:: DATA FOR ANALYSIS ::
########################################

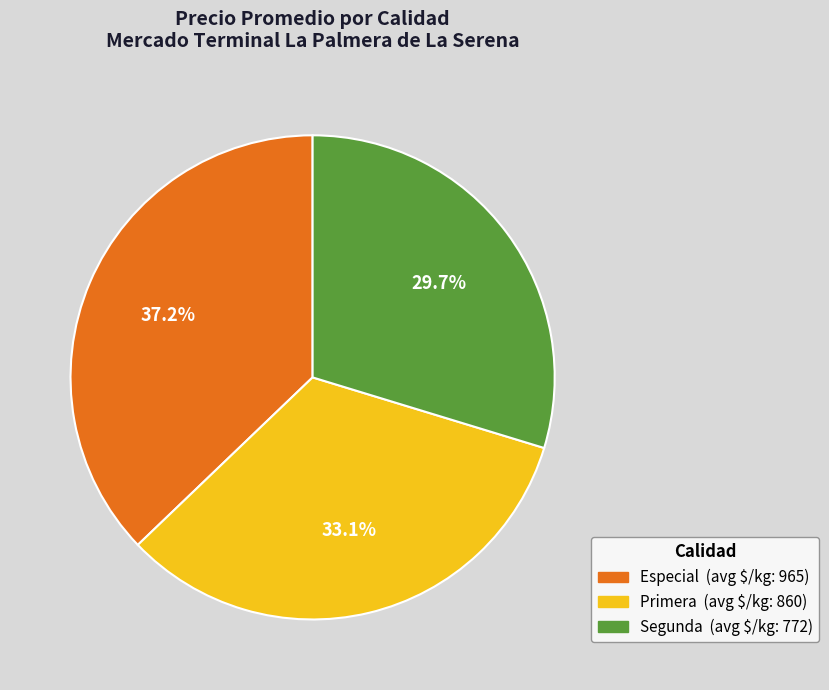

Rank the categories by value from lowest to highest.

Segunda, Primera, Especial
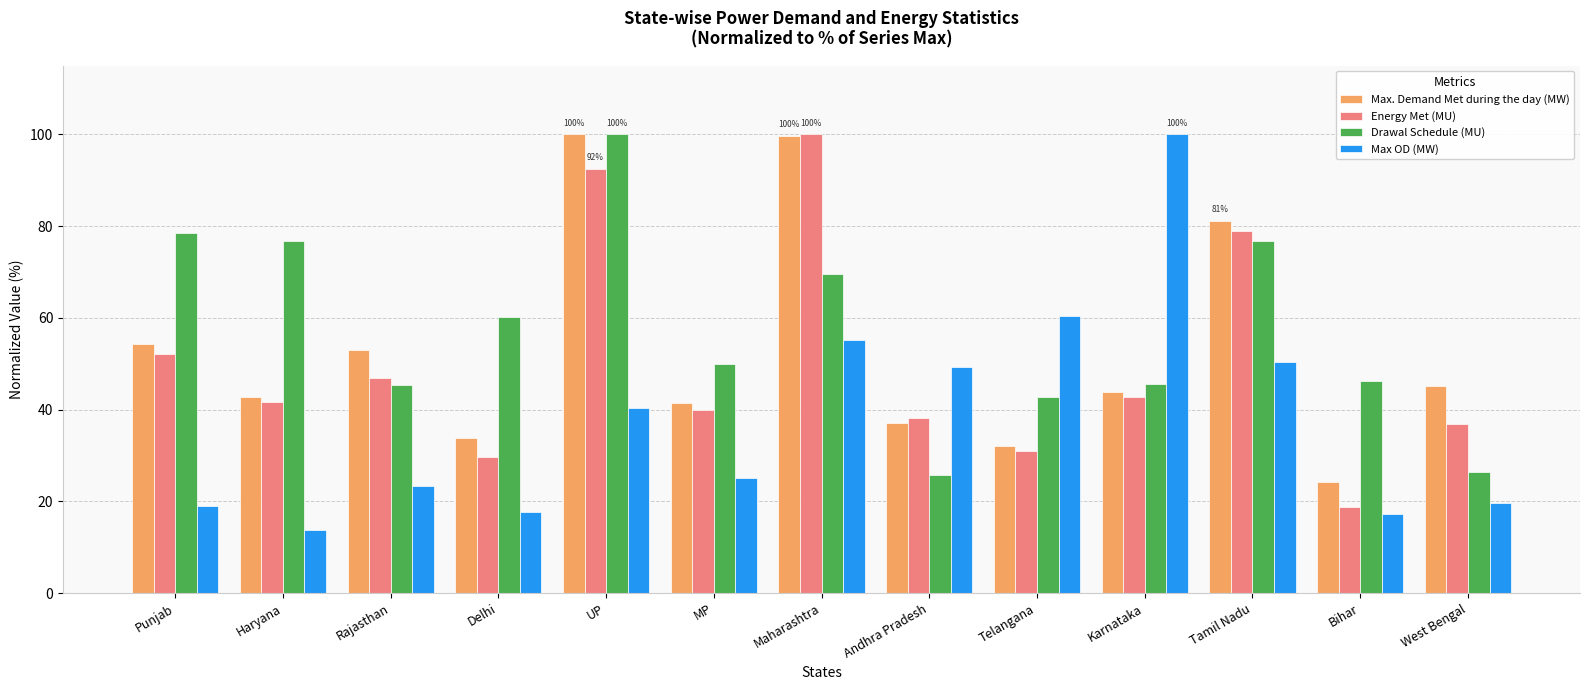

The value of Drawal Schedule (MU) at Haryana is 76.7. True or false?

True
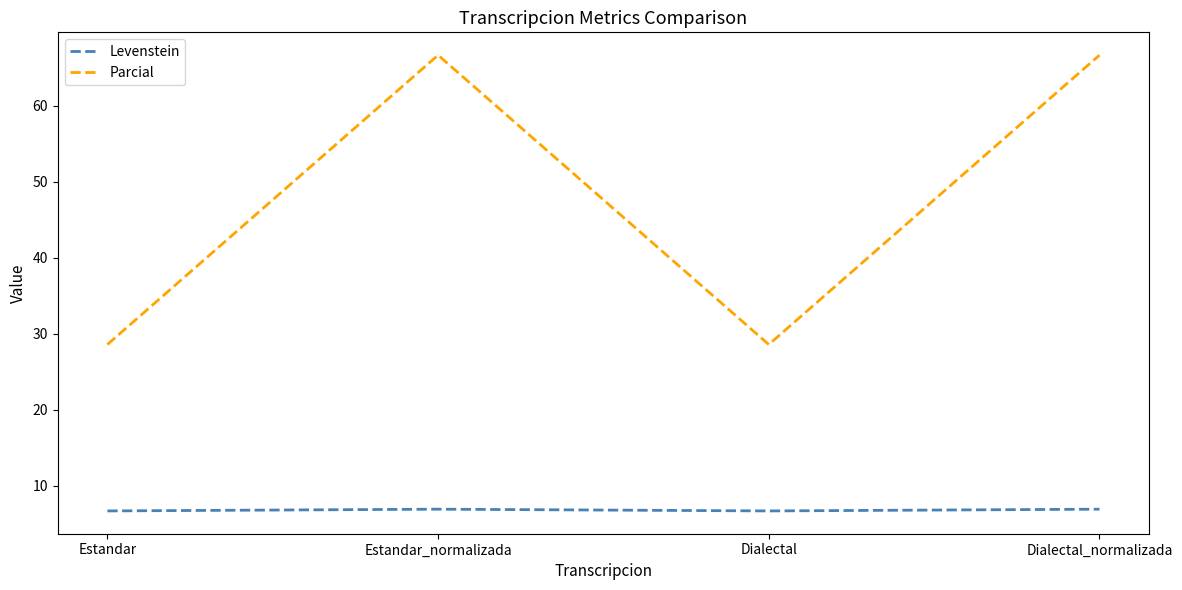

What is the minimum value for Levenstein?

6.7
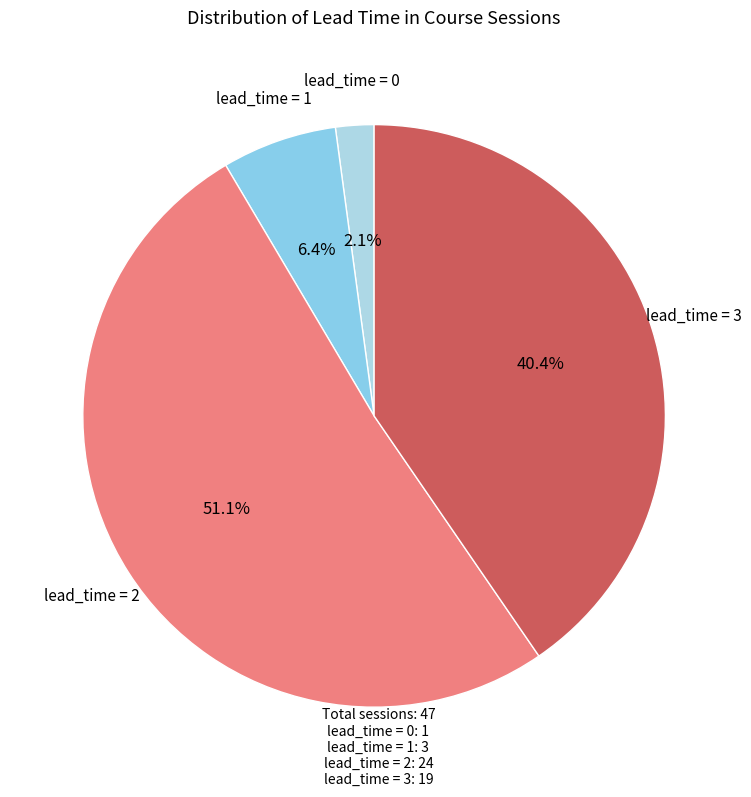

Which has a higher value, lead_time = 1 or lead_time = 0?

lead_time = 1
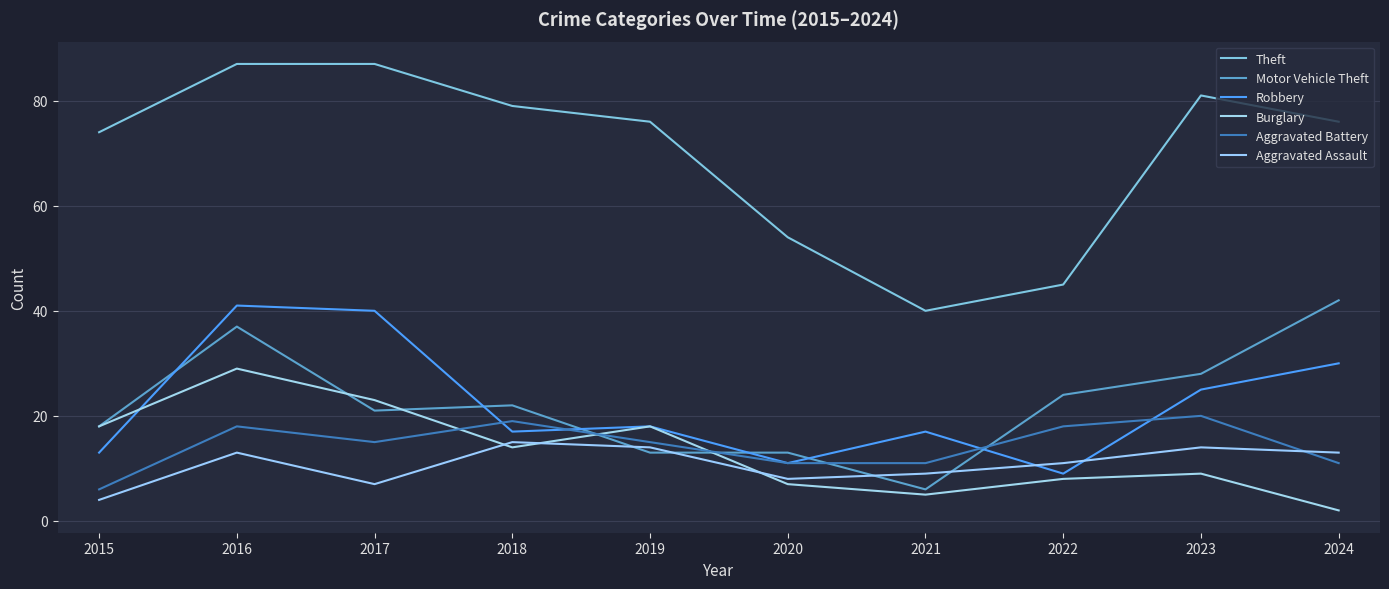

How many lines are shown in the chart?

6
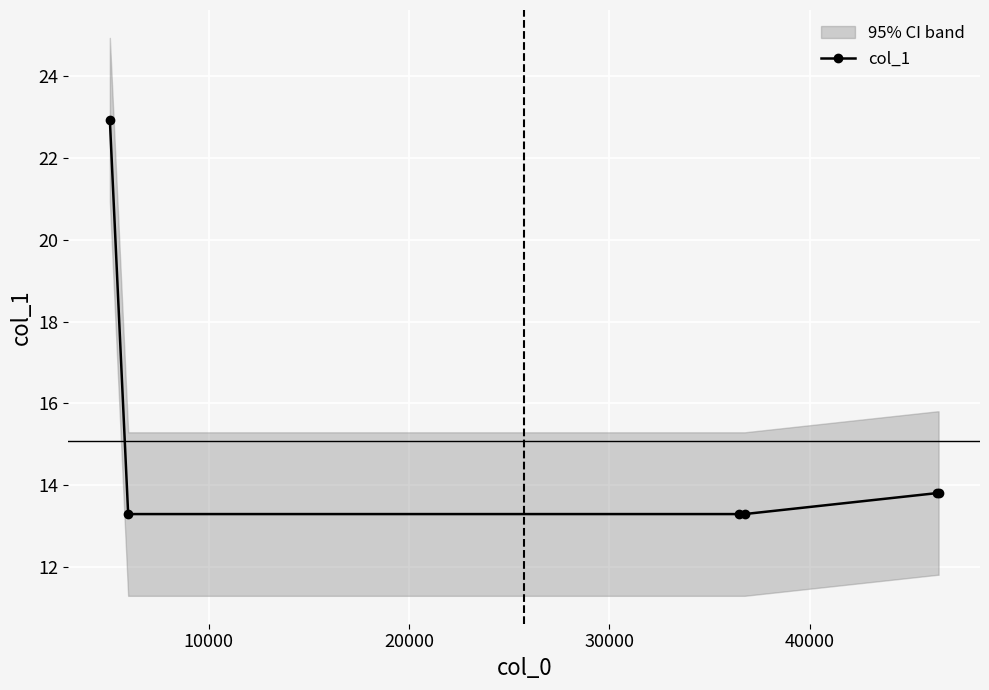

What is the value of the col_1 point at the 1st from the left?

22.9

########################################

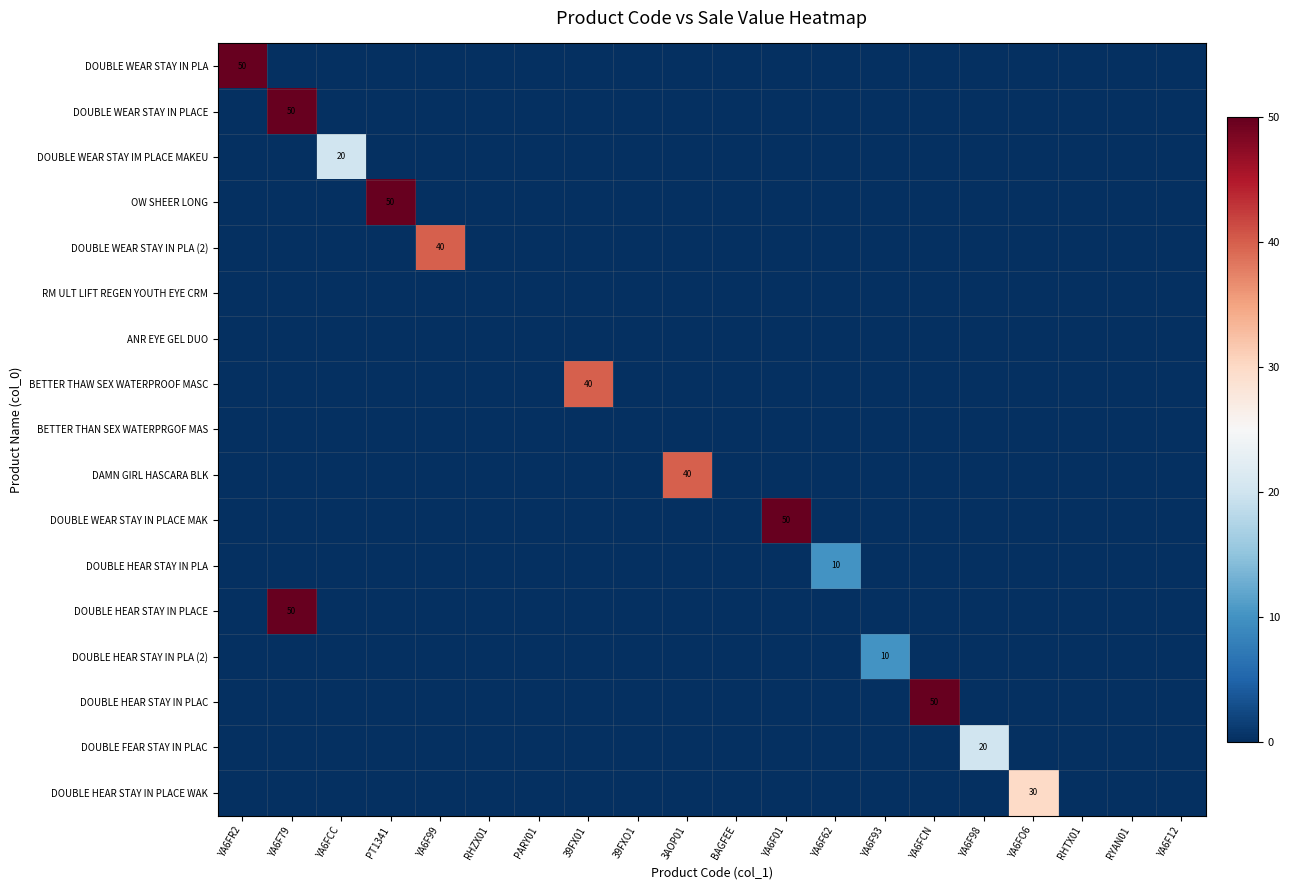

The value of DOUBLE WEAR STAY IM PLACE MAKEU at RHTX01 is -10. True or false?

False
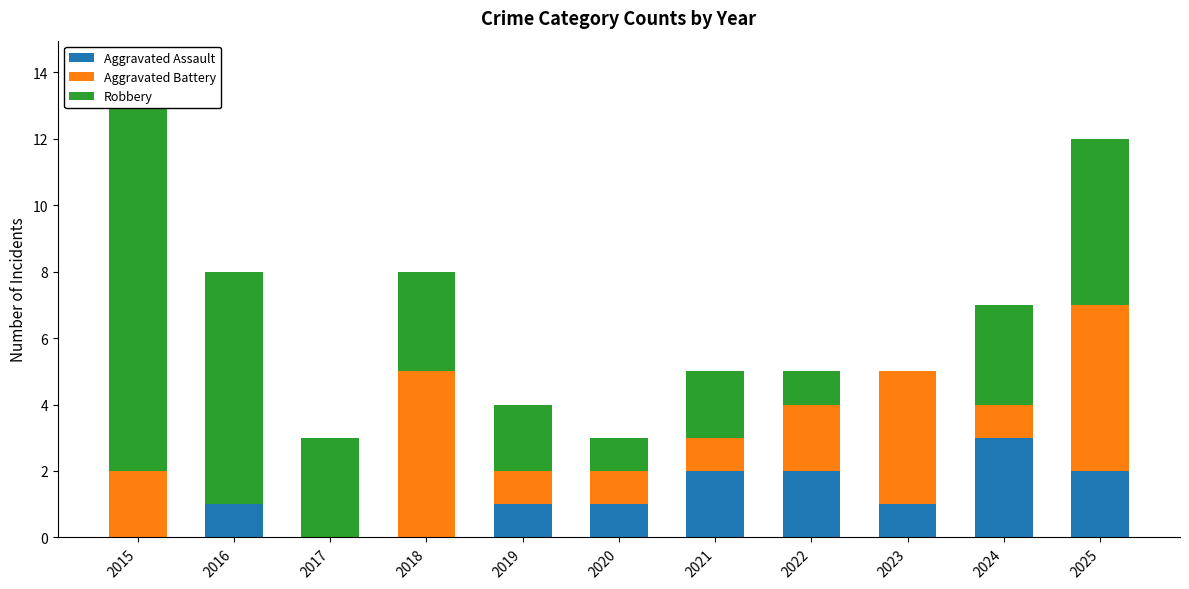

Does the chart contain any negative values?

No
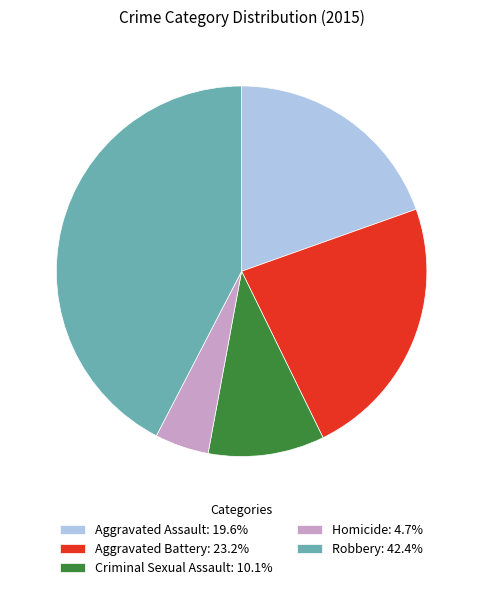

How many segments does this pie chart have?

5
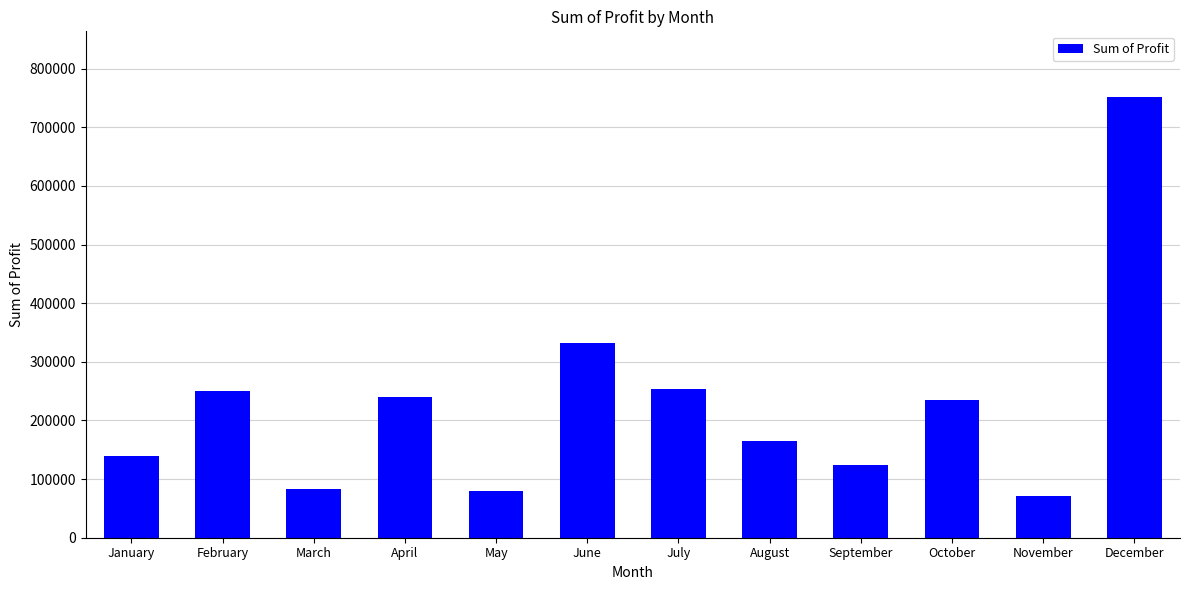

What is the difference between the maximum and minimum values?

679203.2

########################################

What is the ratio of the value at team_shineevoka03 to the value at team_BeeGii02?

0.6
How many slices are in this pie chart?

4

########################################

:: EXERCISE DETAILS ::
Turn the data from the line with "What is the minimum value for Levenstein?" through the line with "What is the value" into a Markdown table with two columns, Number for the row number and Entry for the line. Leave out blank lines and the pictures.

:: REPLY TO THE EXERCISE ::
| Number | Entry |
|---|---|
| 1 | What is the minimum value for Levenstein? |
| 2 | 6.7 |
| 3 | Which has a higher value, lead_time = 1 or lead_time = 0? |
| 4 | lead_time = 1 |
| 5 | How many lines are shown in the chart? |
| 6 | 6 |
| 7 | What is the value of the col_1 point at the 1st from the left? |